Bruce Allen ballen at gravity.phys.uwm.edu
Fri Sep 14 06:04:04 PDT 2007

Hi Loic,

>> This thread has been evolving, but I'd like to push it back a bit. 
>> Earlier in the thread you pointed out the CERN study on silent data 
>> corruption:
>> http://fuji.web.cern.ch/fuji/talk/2007/kelemen-2007-C5-Silent_Corruptions.pdf
> Actually, I was not the one who pointed out this study but I can't
> remember who did.

Oops.  Sorry Loic, sorry Leif.  I'm clearly too senile to deal with two 
different four-letter names starting with 'L'.

>> If you are not already doing this, would it be possible for you to run
>> fsprobe(8) on your X4500 boxes to see if there are any silent data
>> corruption issues there?  You have a large enough storage farm to gather
>> meaningful statistics.
> We are not using fsprobe on our X4500.
> There are two reasons:


I still think that the results would be interesting.

In response to the reasons you gave:

[1] I agree that if ZFS + hardware works as it is supposed to, there will 
not be any corruption.  But it would be nice to prove this via experiment.

[2] You can probably force writes to disk by simply writing files too 
large to fit into the memory cache.  Or modify fsprobe (or ask Peter to 
modify it) so that it fsync()s after writes rather than using the direct 
IO to bypass the device block buffer layer.

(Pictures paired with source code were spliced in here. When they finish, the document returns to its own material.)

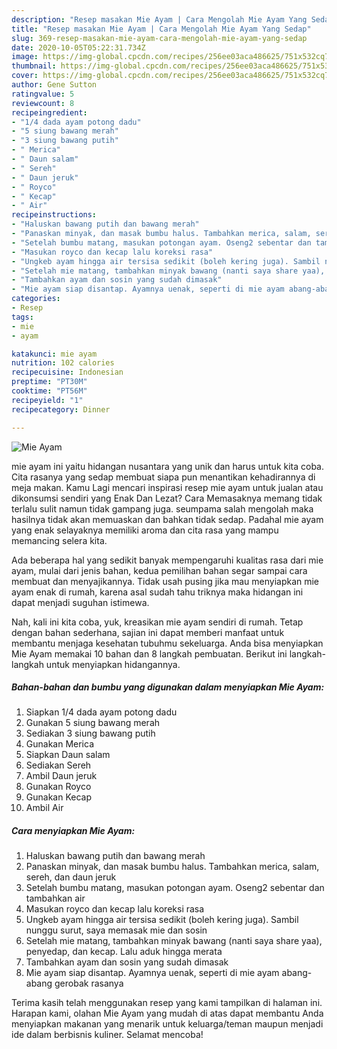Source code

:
 ```yaml
---
description: "Resep masakan Mie Ayam | Cara Mengolah Mie Ayam Yang Sedap"
title: "Resep masakan Mie Ayam | Cara Mengolah Mie Ayam Yang Sedap"
slug: 369-resep-masakan-mie-ayam-cara-mengolah-mie-ayam-yang-sedap
date: 2020-10-05T05:22:31.734Z
image: https://img-global.cpcdn.com/recipes/256ee03aca486625/751x532cq70/mie-ayam-foto-resep-utama.jpg
thumbnail: https://img-global.cpcdn.com/recipes/256ee03aca486625/751x532cq70/mie-ayam-foto-resep-utama.jpg
cover: https://img-global.cpcdn.com/recipes/256ee03aca486625/751x532cq70/mie-ayam-foto-resep-utama.jpg
author: Gene Sutton
ratingvalue: 5
reviewcount: 8
recipeingredient:
- "1/4 dada ayam potong dadu"
- "5 siung bawang merah"
- "3 siung bawang putih"
- " Merica"
- " Daun salam"
- " Sereh"
- " Daun jeruk"
- " Royco"
- " Kecap"
- " Air"
recipeinstructions:
- "Haluskan bawang putih dan bawang merah"
- "Panaskan minyak, dan masak bumbu halus. Tambahkan merica, salam, sereh, dan daun jeruk"
- "Setelah bumbu matang, masukan potongan ayam. Oseng2 sebentar dan tambahkan air"
- "Masukan royco dan kecap lalu koreksi rasa"
- "Ungkeb ayam hingga air tersisa sedikit (boleh kering juga). Sambil nunggu surut, saya memasak mie dan sosin"
- "Setelah mie matang, tambahkan minyak bawang (nanti saya share yaa), penyedap, dan kecap. Lalu aduk hingga merata"
- "Tambahkan ayam dan sosin yang sudah dimasak"
- "Mie ayam siap disantap. Ayamnya uenak, seperti di mie ayam abang-abang gerobak rasanya"
categories:
- Resep
tags:
- mie
- ayam

katakunci: mie ayam 
nutrition: 102 calories
recipecuisine: Indonesian
preptime: "PT30M"
cooktime: "PT56M"
recipeyield: "1"
recipecategory: Dinner

---
```



![Mie Ayam](https://img-global.cpcdn.com/recipes/256ee03aca486625/751x532cq70/mie-ayam-foto-resep-utama.jpg)


mie ayam ini yaitu hidangan nusantara yang unik dan harus untuk kita coba. Cita rasanya yang sedap membuat siapa pun menantikan kehadirannya di meja makan.
Kamu Lagi mencari inspirasi resep mie ayam untuk jualan atau dikonsumsi sendiri yang Enak Dan Lezat? Cara Memasaknya memang tidak terlalu sulit namun tidak gampang juga. seumpama salah mengolah maka hasilnya tidak akan memuaskan dan bahkan tidak sedap. Padahal mie ayam yang enak selayaknya memiliki aroma dan cita rasa yang mampu memancing selera kita.



Ada beberapa hal yang sedikit banyak mempengaruhi kualitas rasa dari mie ayam, mulai dari jenis bahan, kedua pemilihan bahan segar sampai cara membuat dan menyajikannya. Tidak usah pusing jika mau menyiapkan mie ayam enak di rumah, karena asal sudah tahu triknya maka hidangan ini dapat menjadi suguhan istimewa.


Nah, kali ini kita coba, yuk, kreasikan mie ayam sendiri di rumah. Tetap dengan bahan sederhana, sajian ini dapat memberi manfaat untuk membantu menjaga kesehatan tubuhmu sekeluarga. Anda bisa menyiapkan Mie Ayam memakai 10 bahan dan 8 langkah pembuatan. Berikut ini langkah-langkah untuk menyiapkan hidangannya.

<!--inarticleads1-->

##### Bahan-bahan dan bumbu yang digunakan dalam menyiapkan Mie Ayam:

1. Siapkan 1/4 dada ayam potong dadu
1. Gunakan 5 siung bawang merah
1. Sediakan 3 siung bawang putih
1. Gunakan  Merica
1. Siapkan  Daun salam
1. Sediakan  Sereh
1. Ambil  Daun jeruk
1. Gunakan  Royco
1. Gunakan  Kecap
1. Ambil  Air




<!--inarticleads2-->

##### Cara menyiapkan Mie Ayam:

1. Haluskan bawang putih dan bawang merah
1. Panaskan minyak, dan masak bumbu halus. Tambahkan merica, salam, sereh, dan daun jeruk
1. Setelah bumbu matang, masukan potongan ayam. Oseng2 sebentar dan tambahkan air
1. Masukan royco dan kecap lalu koreksi rasa
1. Ungkeb ayam hingga air tersisa sedikit (boleh kering juga). Sambil nunggu surut, saya memasak mie dan sosin
1. Setelah mie matang, tambahkan minyak bawang (nanti saya share yaa), penyedap, dan kecap. Lalu aduk hingga merata
1. Tambahkan ayam dan sosin yang sudah dimasak
1. Mie ayam siap disantap. Ayamnya uenak, seperti di mie ayam abang-abang gerobak rasanya




Terima kasih telah menggunakan resep yang kami tampilkan di halaman ini. Harapan kami, olahan Mie Ayam yang mudah di atas dapat membantu Anda menyiapkan makanan yang menarik untuk keluarga/teman maupun menjadi ide dalam berbisnis kuliner. Selamat mencoba!
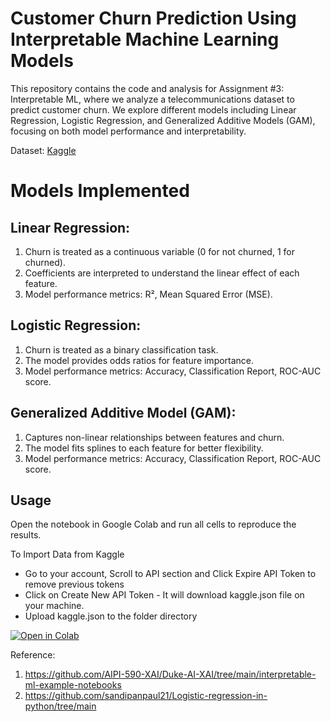 # Customer Churn Prediction Using Interpretable Machine Learning Models

This repository contains the code and analysis for Assignment #3: Interpretable ML, where we analyze a telecommunications dataset to predict customer churn. We explore different models including Linear Regression, Logistic Regression, and Generalized Additive Models (GAM), focusing on both model performance and interpretability.

Dataset: [Kaggle](https://www.kaggle.com/datasets/blastchar/telco-customer-churn)

# Models Implemented
## Linear Regression:

1. Churn is treated as a continuous variable (0 for not churned, 1 for churned).
2. Coefficients are interpreted to understand the linear effect of each feature.
3. Model performance metrics: R², Mean Squared Error (MSE).

## Logistic Regression:

1. Churn is treated as a binary classification task.
2. The model provides odds ratios for feature importance.
3. Model performance metrics: Accuracy, Classification Report, ROC-AUC score.

## Generalized Additive Model (GAM):

1. Captures non-linear relationships between features and churn.
2. The model fits splines to each feature for better flexibility.
3. Model performance metrics: Accuracy, Classification Report, ROC-AUC score.

## Usage
Open the notebook in Google Colab and run all cells to reproduce the results.

To Import Data from Kaggle
- Go to your account, Scroll 
to API section and Click Expire API Token to remove previous tokens
- Click on Create New API Token - It will download kaggle.json file on your machine.
- Upload kaggle.json to the folder directory

[![Open in Colab](https://colab.research.google.com/assets/colab-badge.svg)](https://colab.research.google.com/drive/1X0DZqMjzM6sEKjRa73NIsYH7wtKpxEkQ#scrollTo=YUEUl_U78ORX)


Reference: 
1. https://github.com/AIPI-590-XAI/Duke-AI-XAI/tree/main/interpretable-ml-example-notebooks
2. https://github.com/sandipanpaul21/Logistic-regression-in-python/tree/main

In any case by the end of the year I should have at least ten X4500s, and 
can do some testing myself.  But your collection is an order of magnitude 
larger, so you can collect much more useful statistics.  If those 
statistics show no data corruption, then someone like myself with many 
fewer systems can be very confident that no silent corruption is occuring.